Losing your Internet connection kicks you out of the game and robs you of any gameplay progress made

Feb 18, 2010 09:19 GMT  ·  By

Ubisoft has announced its DRM plans for the PC version of Assassin's Creed II, but no one expected things to be this bad. We just hoped that, if we blinked really, really hard and snapped our fingers, we'd wake up and it would have all been just a bad dream. But reality is usually worse than what our nightmares can conjure up, and the standard for low performance when it comes to supporting the PC platform that Infinity Ward set with its Modern Warfare 2 has just been shattered. To play ACII on the PC, you need a constant, unflinching Internet connection, at all times.

PC Gamer received a testing copy of the title from Ubisoft, and it confirmed our worst fears. "If you get disconnected while playing, you're booted out of the game. All your progress since the last checkpoint or savegame is lost, and your only options are to quit to Windows or wait until you're reconnected," the site's blog reads. This wasn't a nifty way to make sure that this testing copy didn't get leaked to the hungry, hacking masses, as PC Gamer verified, and this is the same way that the boxed version of the game will work.

And, as with any PC gamer, the editor's curiosity and investigative nature was piqued by this interesting defense mechanism, so experiments soon began. Launching the title without an Internet connection prompts an instant error message that doesn't let you advance. The next step in the investigation was launching the game, playing around a little bit and then losing the Internet connectivity. There was no fancy way of doing it, or an elaborate piece of software that might be picked up by the game and interpreted as an intentional way of bypassing its security. The PC Gamer editor simply yanked the net cable from the computer.

This is a pretty accurate simulation of what happens when your ISP has a bit of a hiccup and the net goes down, which is something that happened to everyone at least a hundred times in their life. The end-result was that the game suddenly stopped, and, as the connection to Ubisoft's "Master servers" was lost, the game reverted back to the menu screen, losing any progress that had been made since the last checkpoint.

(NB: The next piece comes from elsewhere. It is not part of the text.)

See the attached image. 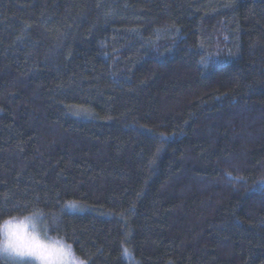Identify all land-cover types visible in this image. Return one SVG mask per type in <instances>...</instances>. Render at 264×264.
<instances>
[{"label": "trees", "instance_id": "trees-1", "mask_svg": "<svg viewBox=\"0 0 264 264\" xmlns=\"http://www.w3.org/2000/svg\"><path fill=\"white\" fill-rule=\"evenodd\" d=\"M36 201L85 264H264V0H0V212Z\"/></svg>", "mask_w": 264, "mask_h": 264}, {"label": "clouds", "instance_id": "clouds-1", "mask_svg": "<svg viewBox=\"0 0 264 264\" xmlns=\"http://www.w3.org/2000/svg\"><path fill=\"white\" fill-rule=\"evenodd\" d=\"M70 204L51 211L36 201L0 212V264H85L62 227V212L78 209Z\"/></svg>", "mask_w": 264, "mask_h": 264}, {"label": "snow or ice", "instance_id": "snow-or-ice-1", "mask_svg": "<svg viewBox=\"0 0 264 264\" xmlns=\"http://www.w3.org/2000/svg\"><path fill=\"white\" fill-rule=\"evenodd\" d=\"M69 206L74 207V208L79 207V206H78L77 204H75V203H71ZM124 255H126V256L129 255L127 249H124Z\"/></svg>", "mask_w": 264, "mask_h": 264}]
</instances>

This is what could simply be interpreted as a bug, a game crash, but, since we get a scripted message and it follows an exact pattern, it would be more accurate to call it a "deliberate kick in the shin." As PC Gamer also noted, not even MMORPGs were this strict about the fidelity of your Internet connection, and they were "multiplayer online" games. Sure, if the Internet connection fails, you drop out of the game, and your entire raid party will curse your name until its fifth generation, but the title itself doesn't punish you in any way. However, the single-player campaign of Assassin's Creed II will rob you of any gameplay progress you've made.

Also, if Ubisoft's servers are ever offline, you won't be able to play at all, making the game have all the downsides of both single-player and multiplayer titles, with none of the good parts. Because of this system, you can store your savegame files online, but that brings little comfort to a single-player game.

As for how effective this DRM will be against piracy, chances are that it will delay the release of a "cracked" version by two, three days, at best. After all, this is a binary language. Though this is a very, very simplified way of putting it, all you have to do is find out whether the title wants your Internet to be at "1" and change it to a "0," and presto.

Overall, this was a very bad move by Ubisoft, and its decision will most likely backfire. PC gamers proved in the past to be a very proud species, and this kind of things will only discourage those that planned to buy to game to pirate it instead, out of nothing more than pure principle. Pride aside, this kind of system might also discourage anyone that knows they don't have a very trustworthy Internet connection to buy the title, while the ones that don't have a constant Internet connection at all won't even think about buying Assassin's Creed II.

And the sad part is that, since the game has already been released on consoles, the only victim here is the PC platform itself, as the poor sales it will have will only drive other developers even further away from releasing their titles on the PC. Driven by anger, few PC gamers would call themselves victims. Ubisoft could become the Grinch that stole the PC's Christmas.

*The image posted is PC Gamer's best impression of how the game acts, since Ubisoft asked it not to post any actual screenshots just yet. All credits and artistic praise go to it.